TRY IT: Copy the records below word for word, leaving out the pictures.

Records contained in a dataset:
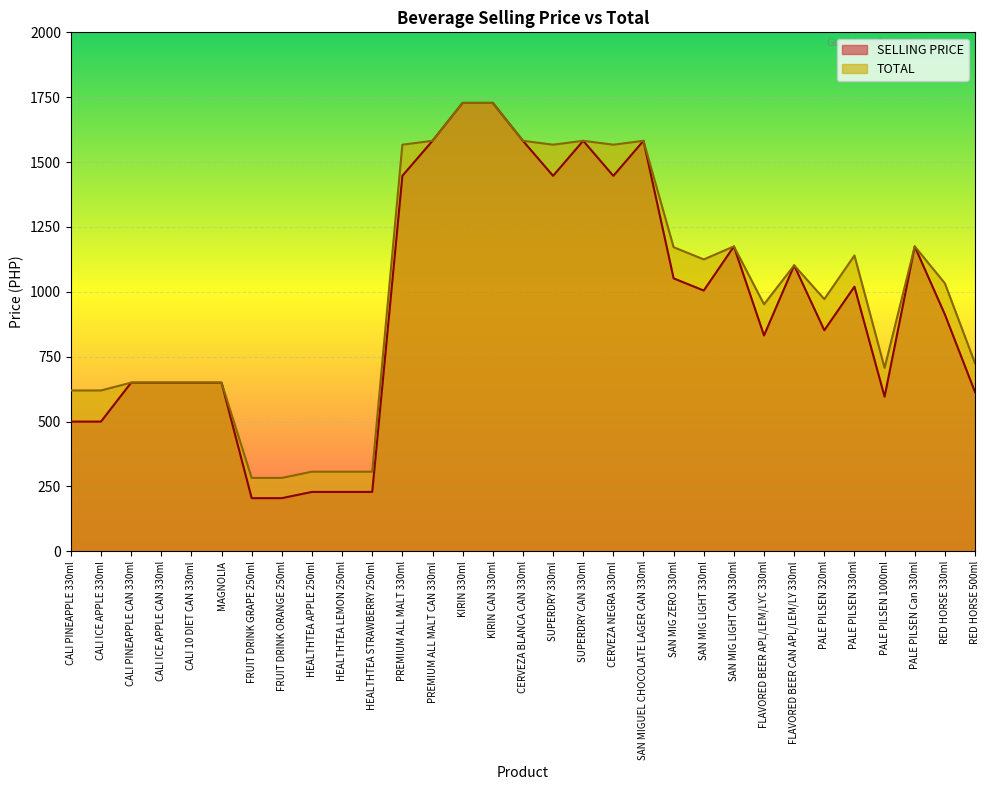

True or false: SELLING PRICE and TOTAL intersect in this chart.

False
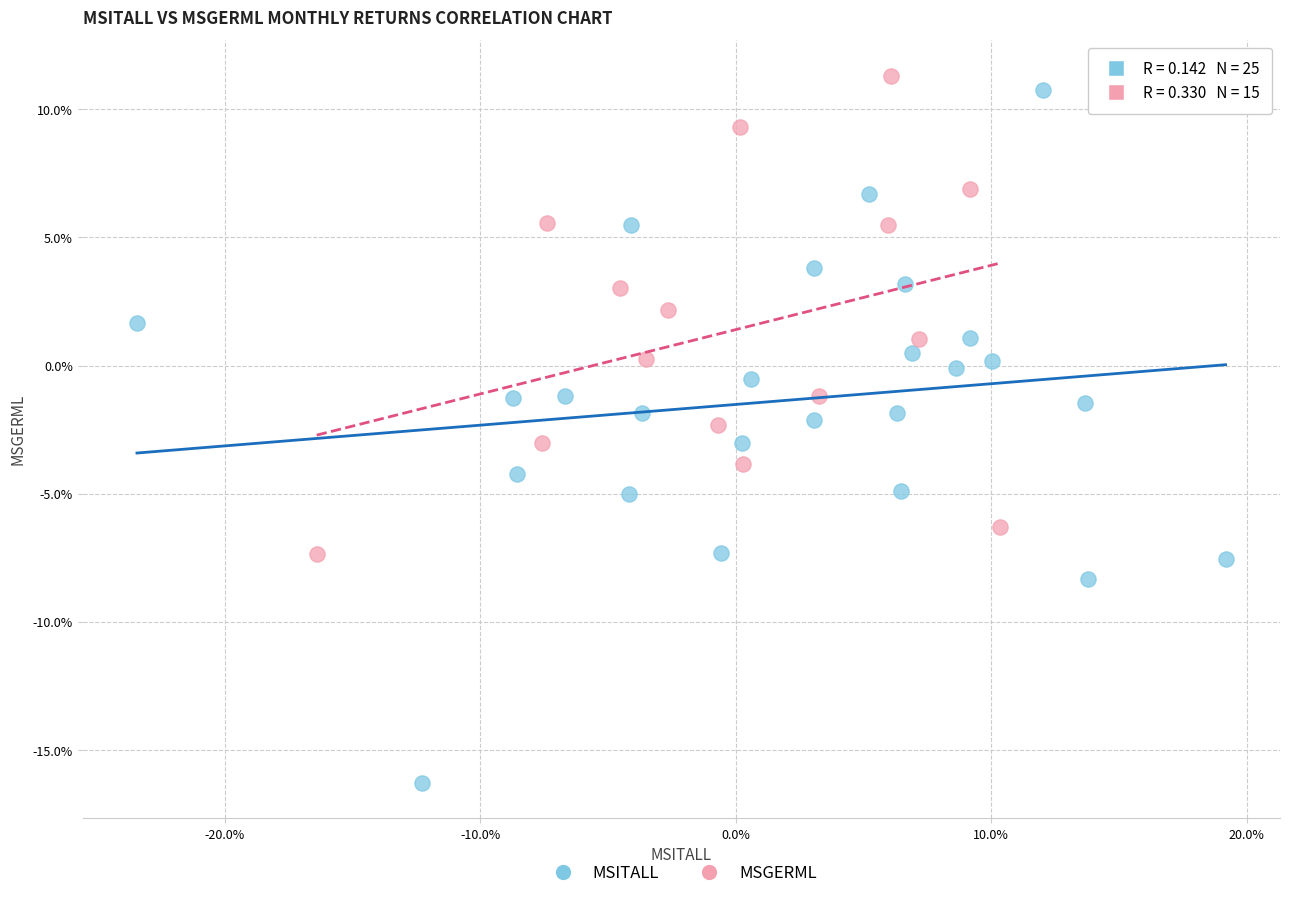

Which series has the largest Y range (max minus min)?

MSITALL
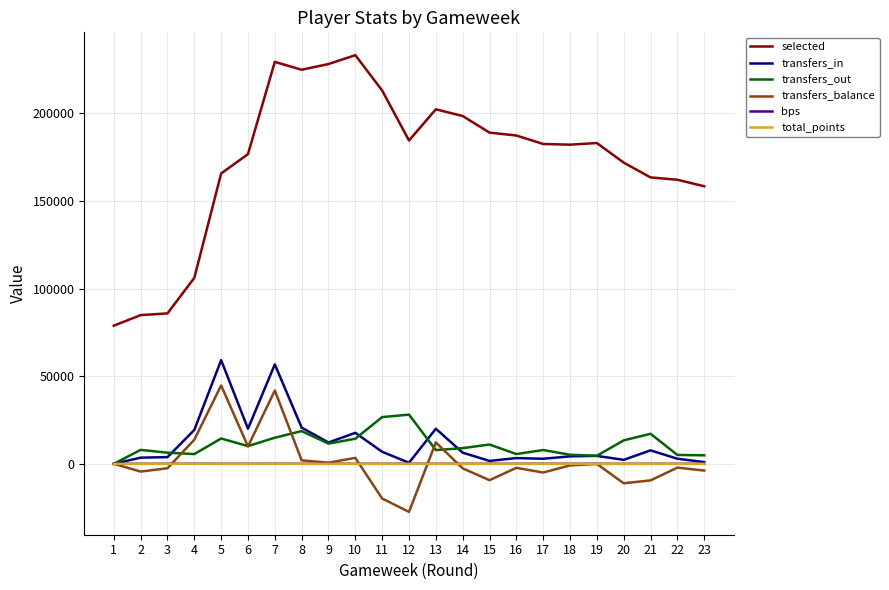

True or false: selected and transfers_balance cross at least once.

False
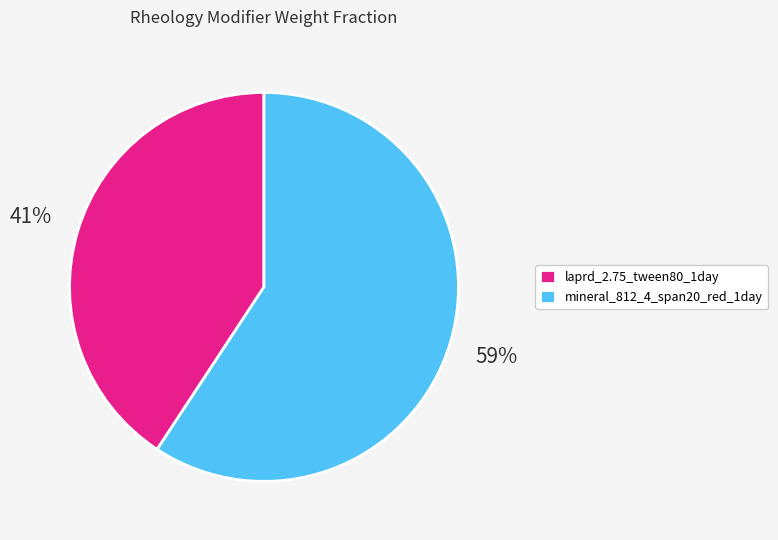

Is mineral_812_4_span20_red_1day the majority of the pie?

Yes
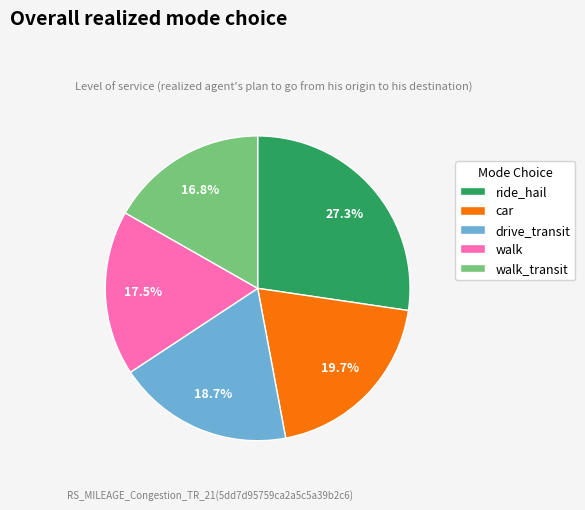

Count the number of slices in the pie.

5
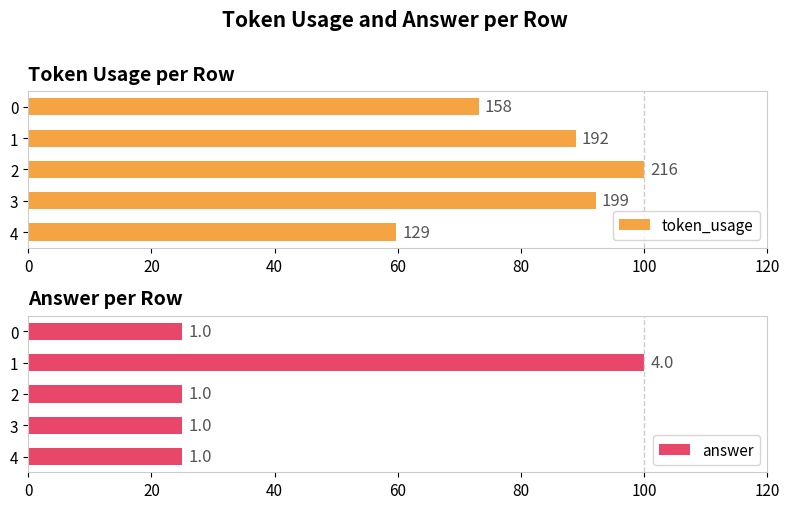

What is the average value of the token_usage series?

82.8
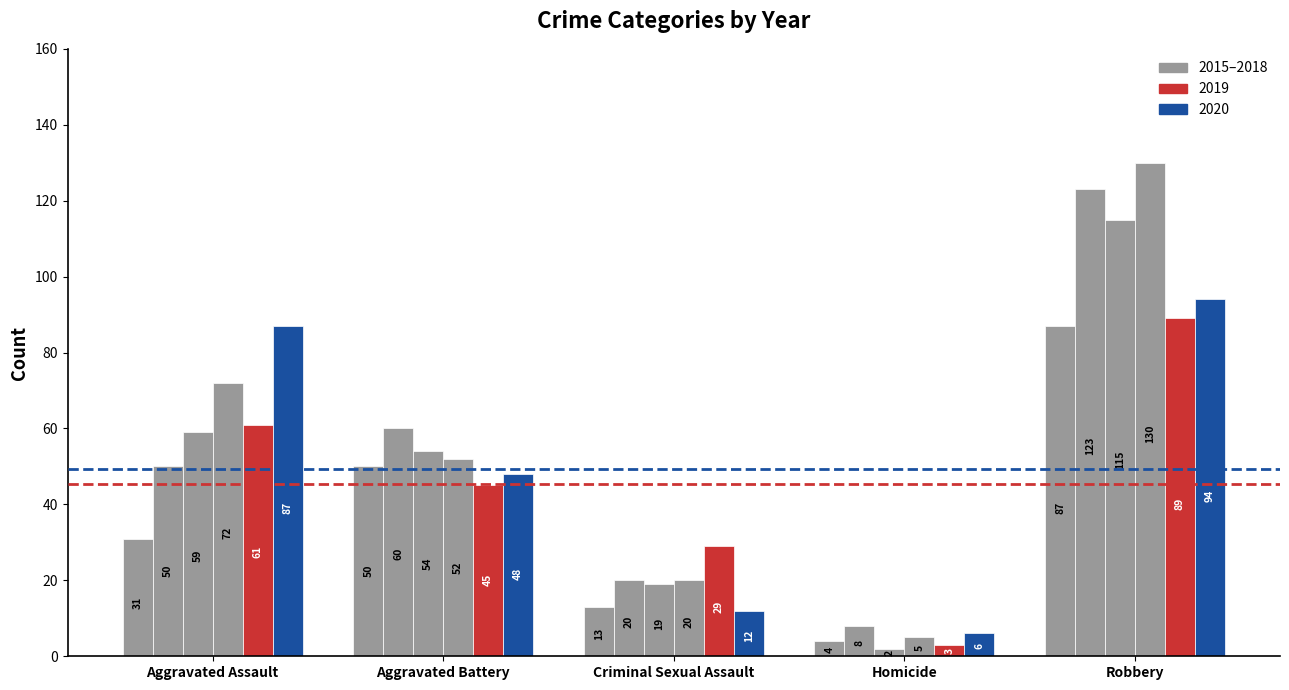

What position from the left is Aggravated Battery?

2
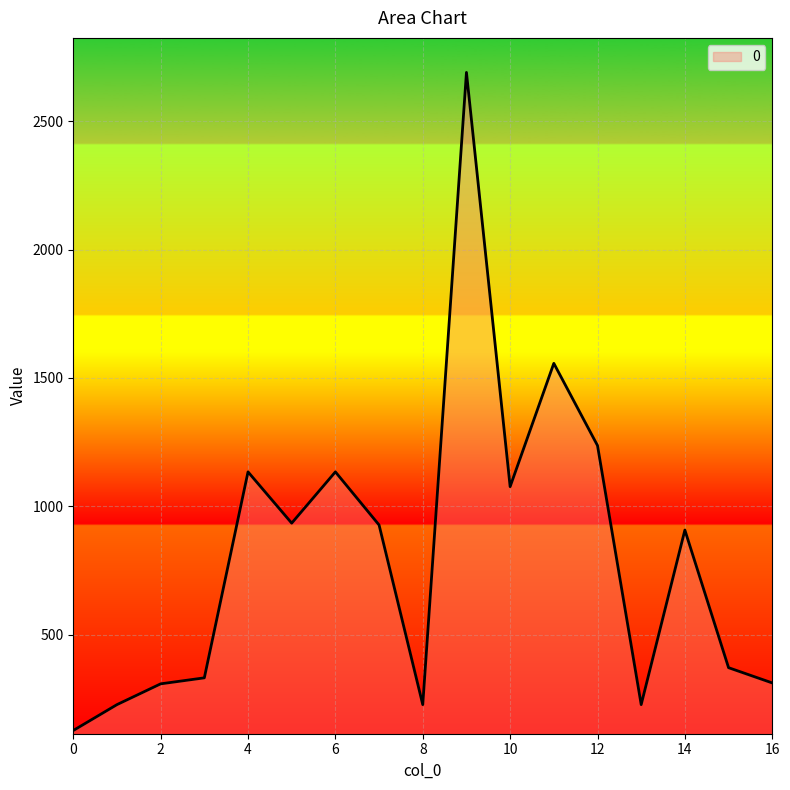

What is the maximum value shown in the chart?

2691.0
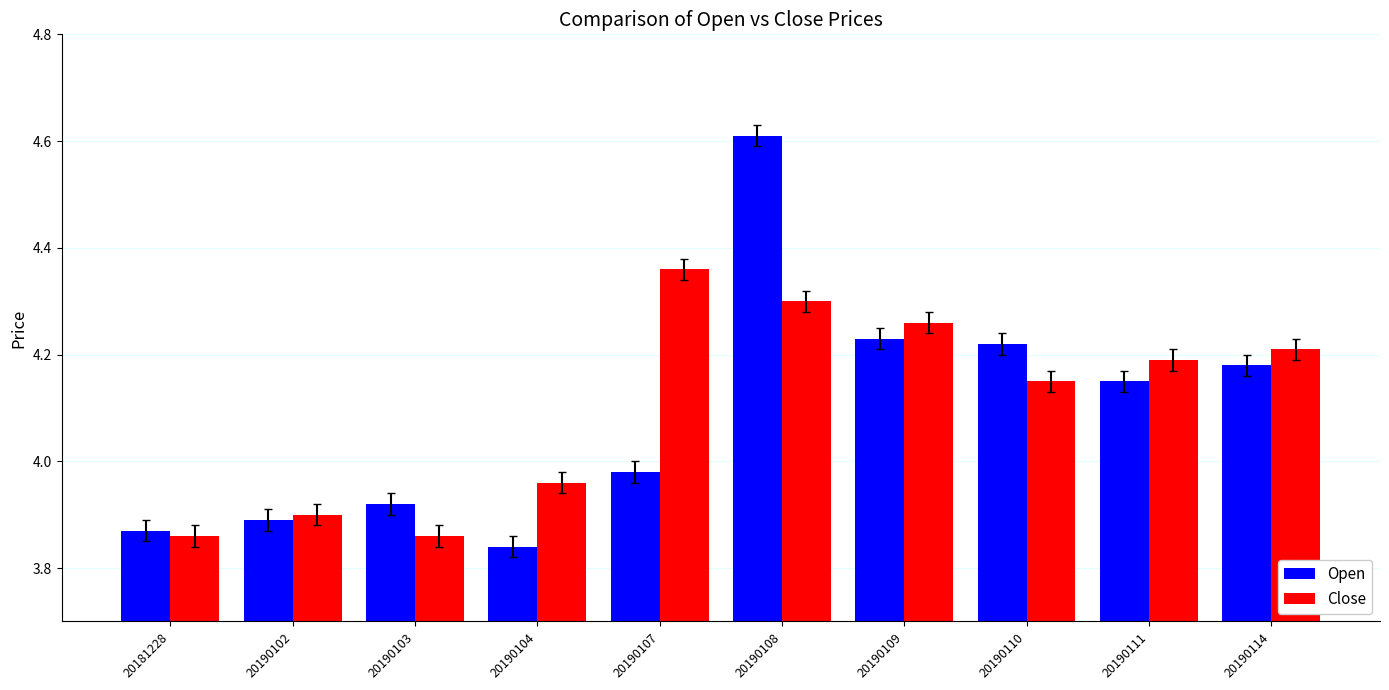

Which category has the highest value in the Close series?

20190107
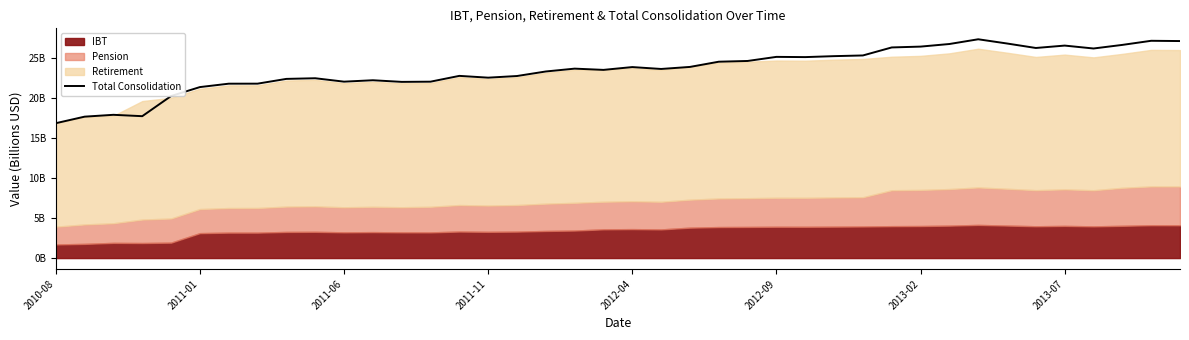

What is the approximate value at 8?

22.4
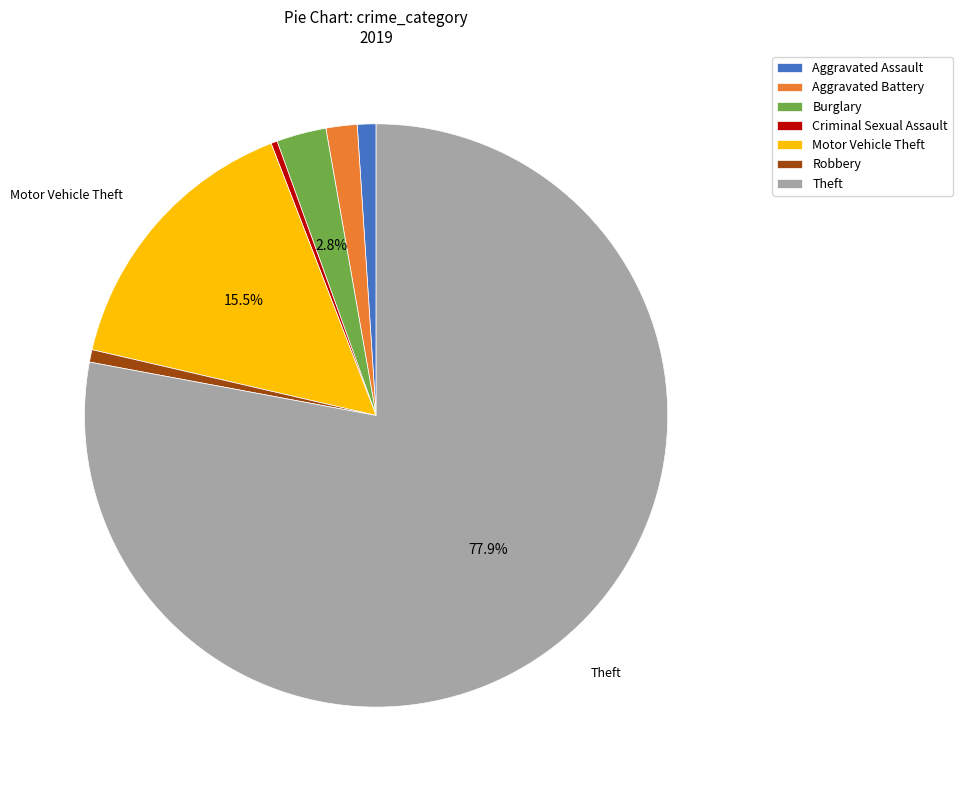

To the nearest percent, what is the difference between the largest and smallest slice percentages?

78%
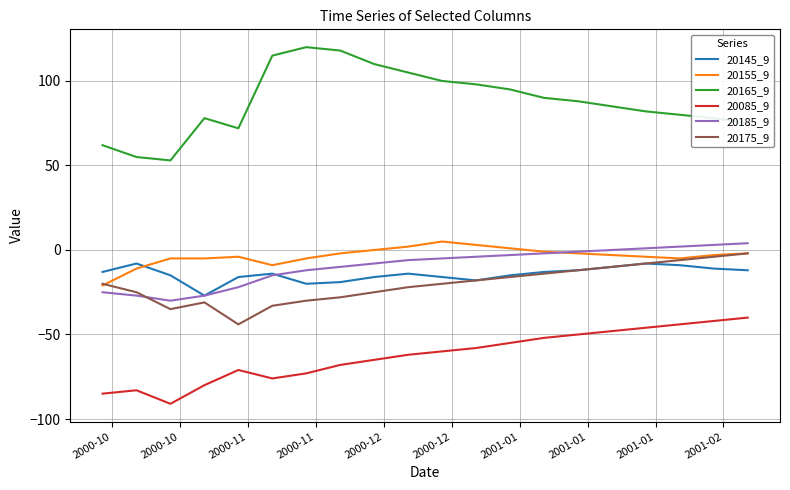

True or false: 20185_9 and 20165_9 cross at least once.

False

REPLY TO THE EXERCISE:
True or false: SELLING PRICE and TOTAL intersect in this chart.

False

Which series has the largest Y range (max minus min)?

MSITALL

True or false: selected and transfers_balance cross at least once.

False

Is mineral_812_4_span20_red_1day the majority of the pie?

Yes

Count the number of slices in the pie.

5

What is the average value of the token_usage series?

82.8

What position from the left is Aggravated Battery?

2

What is the maximum value shown in the chart?

2691.0

Which category has the highest value in the Close series?

20190107

What is the approximate value at 8?

22.4

To the nearest percent, what is the difference between the largest and smallest slice percentages?

78%

True or false: 20185_9 and 20165_9 cross at least once.

False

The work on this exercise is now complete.